Centralize Your Data Providers.  Onboard and manage all first- and third-party data providers in a single DMP.  Here is where audience modeling should take place to engage likely customer prospects.  This is far less effective without first getting your Identity Management framework complete.

Select an Attribution Provider of Record. Now that you can identify and target audiences, let’s make sure you can properly attribute success by platform, screen or format. Your attribution provider of record can be your ad server, site analytics tool or specialized measurement partner, but the key is to standardize methodology and primary KPI to compare performance across channels.
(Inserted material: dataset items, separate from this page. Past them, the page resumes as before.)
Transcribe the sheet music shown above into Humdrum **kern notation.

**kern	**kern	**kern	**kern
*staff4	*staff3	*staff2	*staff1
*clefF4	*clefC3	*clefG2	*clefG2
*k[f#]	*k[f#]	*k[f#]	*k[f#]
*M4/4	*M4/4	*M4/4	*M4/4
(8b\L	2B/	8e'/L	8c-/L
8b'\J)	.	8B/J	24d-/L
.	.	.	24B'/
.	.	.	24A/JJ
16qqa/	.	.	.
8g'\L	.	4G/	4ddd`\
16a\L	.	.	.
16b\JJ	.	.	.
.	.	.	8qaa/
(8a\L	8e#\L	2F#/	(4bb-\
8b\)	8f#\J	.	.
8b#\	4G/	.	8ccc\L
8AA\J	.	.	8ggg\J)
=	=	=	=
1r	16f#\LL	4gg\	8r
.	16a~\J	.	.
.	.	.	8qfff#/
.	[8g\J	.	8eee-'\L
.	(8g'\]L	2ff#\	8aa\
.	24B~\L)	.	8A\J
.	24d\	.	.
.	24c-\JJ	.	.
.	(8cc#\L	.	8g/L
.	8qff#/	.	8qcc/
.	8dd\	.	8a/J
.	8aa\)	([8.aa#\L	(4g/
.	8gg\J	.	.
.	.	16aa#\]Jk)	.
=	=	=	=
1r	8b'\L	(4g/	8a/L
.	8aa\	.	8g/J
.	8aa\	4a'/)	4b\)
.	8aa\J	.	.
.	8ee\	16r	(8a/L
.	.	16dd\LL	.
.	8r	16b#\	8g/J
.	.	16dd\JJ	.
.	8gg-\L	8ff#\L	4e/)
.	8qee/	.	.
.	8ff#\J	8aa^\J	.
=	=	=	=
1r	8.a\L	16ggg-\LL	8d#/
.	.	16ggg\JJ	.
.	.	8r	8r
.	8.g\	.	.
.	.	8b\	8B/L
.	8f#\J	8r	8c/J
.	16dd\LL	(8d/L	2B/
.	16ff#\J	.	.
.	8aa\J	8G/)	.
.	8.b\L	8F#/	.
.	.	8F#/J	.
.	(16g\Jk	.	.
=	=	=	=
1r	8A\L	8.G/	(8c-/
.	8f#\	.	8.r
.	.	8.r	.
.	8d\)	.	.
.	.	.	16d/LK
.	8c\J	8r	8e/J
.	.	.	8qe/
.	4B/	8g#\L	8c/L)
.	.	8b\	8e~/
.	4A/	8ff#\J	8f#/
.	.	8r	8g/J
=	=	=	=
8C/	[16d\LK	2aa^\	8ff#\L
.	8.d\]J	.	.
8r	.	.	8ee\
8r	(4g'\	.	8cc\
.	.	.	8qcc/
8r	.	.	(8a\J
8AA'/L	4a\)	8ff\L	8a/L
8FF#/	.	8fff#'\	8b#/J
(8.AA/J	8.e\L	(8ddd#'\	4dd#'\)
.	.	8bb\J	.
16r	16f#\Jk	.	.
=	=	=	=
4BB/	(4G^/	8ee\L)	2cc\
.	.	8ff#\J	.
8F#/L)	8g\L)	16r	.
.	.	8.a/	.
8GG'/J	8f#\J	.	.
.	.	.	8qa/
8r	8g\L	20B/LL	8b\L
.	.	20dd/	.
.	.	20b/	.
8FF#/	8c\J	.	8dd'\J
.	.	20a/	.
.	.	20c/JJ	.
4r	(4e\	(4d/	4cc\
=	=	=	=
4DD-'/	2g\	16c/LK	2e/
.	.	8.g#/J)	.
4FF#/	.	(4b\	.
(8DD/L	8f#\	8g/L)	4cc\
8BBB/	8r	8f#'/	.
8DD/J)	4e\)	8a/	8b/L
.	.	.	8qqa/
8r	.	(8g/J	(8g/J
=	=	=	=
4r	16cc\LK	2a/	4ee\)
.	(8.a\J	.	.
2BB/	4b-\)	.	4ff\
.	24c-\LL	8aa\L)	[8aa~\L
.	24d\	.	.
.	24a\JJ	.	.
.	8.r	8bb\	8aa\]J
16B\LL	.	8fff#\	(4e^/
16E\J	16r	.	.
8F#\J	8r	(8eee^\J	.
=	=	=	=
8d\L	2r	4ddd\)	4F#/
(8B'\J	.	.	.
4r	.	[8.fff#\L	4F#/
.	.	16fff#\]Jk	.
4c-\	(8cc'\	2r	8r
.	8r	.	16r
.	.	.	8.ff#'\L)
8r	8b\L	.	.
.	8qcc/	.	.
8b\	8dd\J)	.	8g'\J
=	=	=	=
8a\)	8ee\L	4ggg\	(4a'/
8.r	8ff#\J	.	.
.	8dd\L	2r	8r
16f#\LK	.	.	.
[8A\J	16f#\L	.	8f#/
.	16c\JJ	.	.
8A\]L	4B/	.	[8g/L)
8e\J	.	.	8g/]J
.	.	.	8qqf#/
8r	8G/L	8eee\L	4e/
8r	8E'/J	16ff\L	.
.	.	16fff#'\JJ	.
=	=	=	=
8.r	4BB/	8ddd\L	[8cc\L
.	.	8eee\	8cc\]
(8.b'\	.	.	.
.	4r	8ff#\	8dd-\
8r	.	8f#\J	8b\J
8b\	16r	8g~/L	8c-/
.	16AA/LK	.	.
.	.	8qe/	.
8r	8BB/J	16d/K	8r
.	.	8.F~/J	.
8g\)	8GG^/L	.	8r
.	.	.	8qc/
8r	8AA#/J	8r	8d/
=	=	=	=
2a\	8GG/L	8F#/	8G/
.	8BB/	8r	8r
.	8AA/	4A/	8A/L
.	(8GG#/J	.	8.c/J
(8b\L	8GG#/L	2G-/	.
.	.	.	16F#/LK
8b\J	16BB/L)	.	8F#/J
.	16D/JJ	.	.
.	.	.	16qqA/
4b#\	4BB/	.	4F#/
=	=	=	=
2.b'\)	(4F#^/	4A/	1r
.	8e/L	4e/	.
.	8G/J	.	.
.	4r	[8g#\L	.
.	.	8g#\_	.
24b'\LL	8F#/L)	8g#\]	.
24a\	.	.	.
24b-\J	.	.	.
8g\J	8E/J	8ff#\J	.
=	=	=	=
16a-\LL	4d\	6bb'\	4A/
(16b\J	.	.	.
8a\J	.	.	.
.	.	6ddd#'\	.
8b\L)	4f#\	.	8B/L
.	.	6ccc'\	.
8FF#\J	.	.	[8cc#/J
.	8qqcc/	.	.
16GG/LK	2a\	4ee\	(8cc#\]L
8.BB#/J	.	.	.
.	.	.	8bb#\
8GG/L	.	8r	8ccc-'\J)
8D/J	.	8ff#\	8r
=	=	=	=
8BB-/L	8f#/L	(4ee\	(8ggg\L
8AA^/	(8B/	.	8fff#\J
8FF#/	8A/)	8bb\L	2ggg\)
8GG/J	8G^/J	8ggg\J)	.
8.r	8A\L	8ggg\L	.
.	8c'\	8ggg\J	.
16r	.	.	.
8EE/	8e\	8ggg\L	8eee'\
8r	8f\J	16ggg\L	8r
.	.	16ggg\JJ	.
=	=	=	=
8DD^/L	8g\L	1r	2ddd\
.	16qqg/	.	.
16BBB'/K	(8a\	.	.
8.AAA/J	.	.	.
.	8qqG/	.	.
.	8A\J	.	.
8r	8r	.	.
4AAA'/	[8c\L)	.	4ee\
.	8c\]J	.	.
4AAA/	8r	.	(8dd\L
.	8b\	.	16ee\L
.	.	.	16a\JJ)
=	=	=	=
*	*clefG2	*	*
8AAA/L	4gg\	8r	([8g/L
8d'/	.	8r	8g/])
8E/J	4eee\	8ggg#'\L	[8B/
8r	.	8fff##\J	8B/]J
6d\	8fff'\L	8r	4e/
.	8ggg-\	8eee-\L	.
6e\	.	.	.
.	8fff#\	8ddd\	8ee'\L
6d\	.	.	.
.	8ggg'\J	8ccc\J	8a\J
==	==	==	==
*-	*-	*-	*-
Customize your DAP. Make sure your technology partners (DMP, DSP, Ad Server, Attribution Provider) embrace interoperability and can “talk” to your DAP; do an audit of partners and assess their API capabilities that enable read/write communication.  Here’s where you unify audience, activation and attribution, no matter how your ecosystem of partners change (which they will). If you don’t have in-house expertise or have not yet centralized your data, consider a programmatic or marketing technology consultant to help design the right DAP for your organization.

As consumer behavior becomes more complex, and access to audiences evolve, enterprises must embrace technology to gain control, transparency and accountability of their marketing investment. Following these key steps will put you on the path to having a DAP that activates all available data for optimal results.